Over the last month or so I have been looking at archiving Music Master II, published by AB Euroean Marketing Division. This is a simple recorder tutor with some good graphics and is suited to the intended audience.
The disc was original but did not have a label (although strange I have met several other titles like that).
The copy protection on the disc was really very clever and would have defeated most copying BITD. It defeated ADI on my Master although ADI reported an identical clone of the disc. (The Master has a 1770 disc interface. Maybe a 8271 interface on a Beeb would have coped better?)
The 40T disc was formatted on tracks 0-19. Tracks 20-39 were unformatted. When catalogued there were only three files showing, !BOOT, BOOT and t.set1. I checked the catalogue for hidden filenames but these really were the only three files on the disc.
!BOOT was a machine code file which loaded at &7000, set a few memory locations from &3AA upwards and then ran the file BOOT.
BOOT was a machine code file which resided from &900 to &AFF and which loaded sectors directly from the disc surface into memory, depending on the contents of locations &3AA to &3B1. The code was a mind-numbing maze of internal jumps, repeated self-modification and frequent calls to OSWORD to set the special registers of the 8271 chip.
When I scanned the disc in 40T mode I noted that the logical track numbers were double the physical track numbers. Only even tracks were represented. In 80T mode all odd numbered tracks were blank (filled with E5 from formatting). Most even numbered tracks were also filled with E5. There was little data on the disc, only odd sectors in a track holding data.
Not only that but physical tracks 13-19 had physical sectors numbered logically from 128-137. This layout was enough to defeat my attempts at extracting the programs, especially since the programs were not held in contiguous, consecutive sectors.
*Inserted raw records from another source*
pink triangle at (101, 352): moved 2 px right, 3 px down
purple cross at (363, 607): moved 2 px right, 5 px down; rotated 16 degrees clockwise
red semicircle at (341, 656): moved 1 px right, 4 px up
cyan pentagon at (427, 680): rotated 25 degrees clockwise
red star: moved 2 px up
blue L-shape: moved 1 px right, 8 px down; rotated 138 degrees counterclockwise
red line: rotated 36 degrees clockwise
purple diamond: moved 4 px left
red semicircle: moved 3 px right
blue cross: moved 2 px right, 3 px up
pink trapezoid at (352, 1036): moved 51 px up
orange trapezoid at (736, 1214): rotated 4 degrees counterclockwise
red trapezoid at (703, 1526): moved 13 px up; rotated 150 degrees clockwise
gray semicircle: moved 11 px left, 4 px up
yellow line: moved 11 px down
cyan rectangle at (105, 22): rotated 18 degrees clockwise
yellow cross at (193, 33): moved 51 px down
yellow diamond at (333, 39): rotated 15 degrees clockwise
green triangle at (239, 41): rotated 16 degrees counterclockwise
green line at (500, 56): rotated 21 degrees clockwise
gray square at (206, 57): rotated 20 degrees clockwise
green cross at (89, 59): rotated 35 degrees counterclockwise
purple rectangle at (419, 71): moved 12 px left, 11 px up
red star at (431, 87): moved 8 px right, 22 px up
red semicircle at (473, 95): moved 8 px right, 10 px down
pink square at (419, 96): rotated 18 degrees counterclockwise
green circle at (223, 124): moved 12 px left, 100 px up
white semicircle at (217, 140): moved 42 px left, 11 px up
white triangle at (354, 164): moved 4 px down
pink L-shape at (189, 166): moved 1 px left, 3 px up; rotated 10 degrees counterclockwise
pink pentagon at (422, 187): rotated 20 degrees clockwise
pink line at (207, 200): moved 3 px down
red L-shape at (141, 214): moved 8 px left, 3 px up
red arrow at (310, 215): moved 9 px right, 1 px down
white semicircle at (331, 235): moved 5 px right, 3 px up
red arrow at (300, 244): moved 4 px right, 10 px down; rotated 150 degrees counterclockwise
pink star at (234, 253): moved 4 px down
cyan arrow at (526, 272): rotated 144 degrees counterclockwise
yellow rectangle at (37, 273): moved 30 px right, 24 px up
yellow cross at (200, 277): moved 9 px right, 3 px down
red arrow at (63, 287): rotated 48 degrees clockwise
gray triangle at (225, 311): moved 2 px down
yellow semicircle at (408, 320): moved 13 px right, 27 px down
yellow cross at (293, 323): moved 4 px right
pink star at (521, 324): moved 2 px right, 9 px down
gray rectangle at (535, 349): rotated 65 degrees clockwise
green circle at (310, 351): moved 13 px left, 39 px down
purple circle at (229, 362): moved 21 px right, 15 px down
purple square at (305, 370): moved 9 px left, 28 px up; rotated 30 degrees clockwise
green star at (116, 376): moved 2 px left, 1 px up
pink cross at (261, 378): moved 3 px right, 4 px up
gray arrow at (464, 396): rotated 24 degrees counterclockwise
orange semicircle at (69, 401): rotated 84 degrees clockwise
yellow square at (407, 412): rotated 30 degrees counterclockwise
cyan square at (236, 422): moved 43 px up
However, the program BOOT was able to extract the program code successfully and to run it. Time for another approach.
Even though I was not able to fully understand the intricacies of the machine code I did note that inside BOOT there were the commands OLD followed by RUN, which were placed into the keyboard buffer. This indicated the use of a BASIC program. I modified RUN to be LI., which would list the code after loading.
Examining the BOOT code found *FX200,3 and *FX3 calls to disable VDU output, SPOOL output and Printer output. These were replaced with NOP codes and the modified file was saved on drive 1. !BOOT was modified to run :1.BOOT and saved on drive 1.
Running :1.!BOOT, the modified one, loaded my modified :1.BOOT file which ran, loaded and LISTed a BASIC file from drive 0, the original disc. This BASIC file I saved then examined it. At several points in the code there were statements such as ?&3AA=70:?&3AB=&FF:*RUN BOOT. When executed in immediate mode these loaded files from the disc in drive 0.
All was not as simple as finding these lines, executing them in immediate mode and saving the loaded files. Oh, no! The BOOT file was self-modifying and had to be used in the order set by the programmers in order to extract the right data at the right time. Also some of the files loaded were machine code files or were data and their destination addresses and lengths were not known.
To solve this problem I programmed the function keys to set the page 3 parameters and call :1.BOOT. Key F0 made the first call, F1 the second and so on. Before each call I ran an EXEC file which filled user RAM with zeros. After each call, which was not a BASIC loader, I ran an immediately executed program which searched user RAM from an input start address for the first non-zero data. Then entering EXMON I was able to determine whether this was machine code or data. In either case the end of the non-zero bytes was found and the memory *SAVEed onto drive 1.
Using this method I was able to extract 5 files from the original disc. These were 3 BASIC programs, a MODE4 partial screen for the program title and a machine code routine, which loaded at &4250, above HIMEM, which was set by the BASIC programs.
Each BASIC program required some minor editing, mostly to remove the calls to *RUN BOOT and replace these with appropriate *LOAD or CHAIN commands.
The files have been linked correctly and appear to work now on DFS and ADFS. They will be tested on NFS and RAMFS (they should work) and then I can pronounce this title HACKED!!!